Source records START
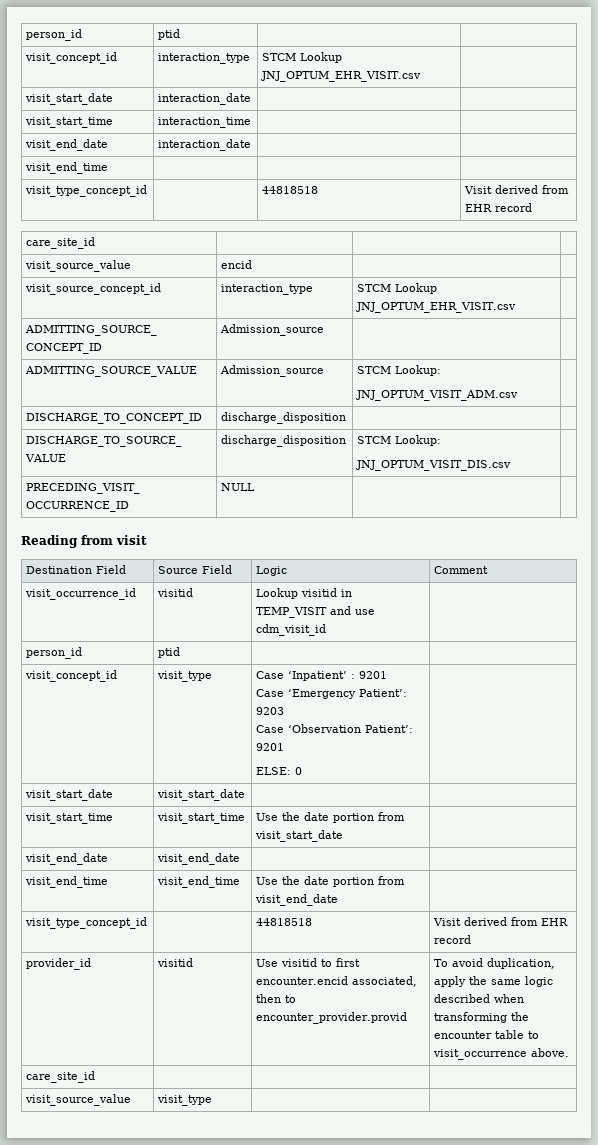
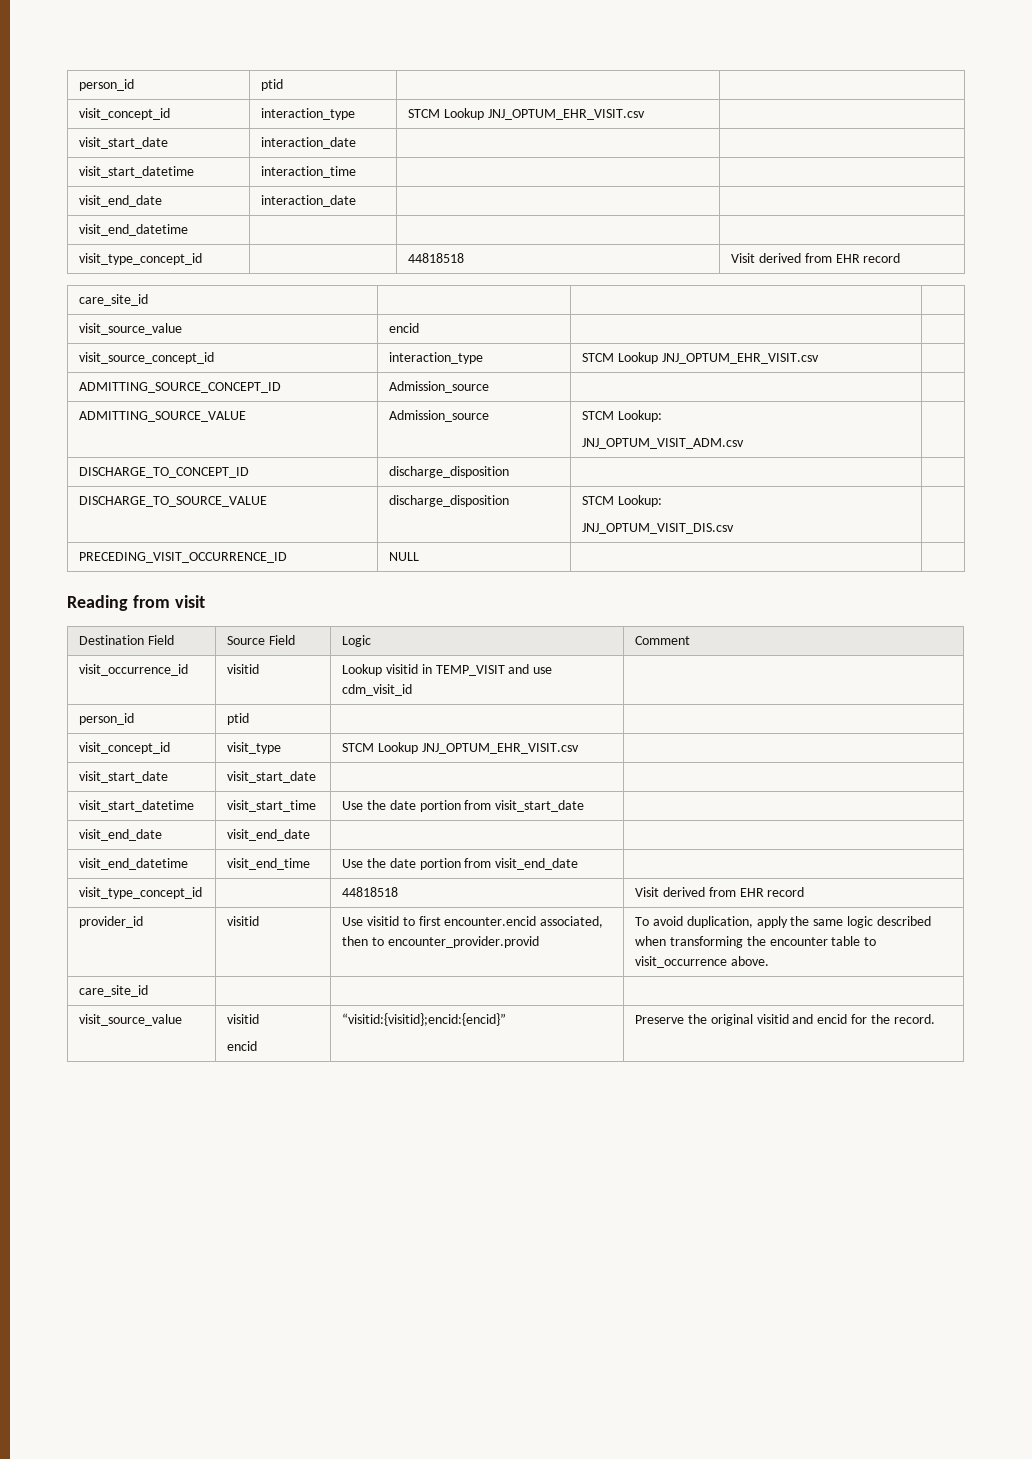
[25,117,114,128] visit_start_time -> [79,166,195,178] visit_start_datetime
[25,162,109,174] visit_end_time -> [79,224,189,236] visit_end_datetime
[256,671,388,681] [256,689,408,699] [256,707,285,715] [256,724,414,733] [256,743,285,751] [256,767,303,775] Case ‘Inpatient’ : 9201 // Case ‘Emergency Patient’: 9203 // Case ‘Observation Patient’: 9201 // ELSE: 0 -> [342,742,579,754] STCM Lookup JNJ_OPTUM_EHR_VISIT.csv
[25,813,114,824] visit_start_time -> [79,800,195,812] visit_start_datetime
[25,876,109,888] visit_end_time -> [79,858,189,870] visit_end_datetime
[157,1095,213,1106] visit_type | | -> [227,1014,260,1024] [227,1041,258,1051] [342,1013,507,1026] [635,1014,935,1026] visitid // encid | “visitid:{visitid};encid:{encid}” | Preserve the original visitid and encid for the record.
Source records END
Job: When you set down the records above, copy every line exactly and exclude the pictures.

Task result:
[25,117,114,128] visit_start_time -> [79,166,195,178] visit_start_datetime
[25,162,109,174] visit_end_time -> [79,224,189,236] visit_end_datetime
[256,671,388,681] [256,689,408,699] [256,707,285,715] [256,724,414,733] [256,743,285,751] [256,767,303,775] Case ‘Inpatient’ : 9201 // Case ‘Emergency Patient’: 9203 // Case ‘Observation Patient’: 9201 // ELSE: 0 -> [342,742,579,754] STCM Lookup JNJ_OPTUM_EHR_VISIT.csv
[25,813,114,824] visit_start_time -> [79,800,195,812] visit_start_datetime
[25,876,109,888] visit_end_time -> [79,858,189,870] visit_end_datetime
[157,1095,213,1106] visit_type | | -> [227,1014,260,1024] [227,1041,258,1051] [342,1013,507,1026] [635,1014,935,1026] visitid // encid | “visitid:{visitid};encid:{encid}” | Preserve the original visitid and encid for the record.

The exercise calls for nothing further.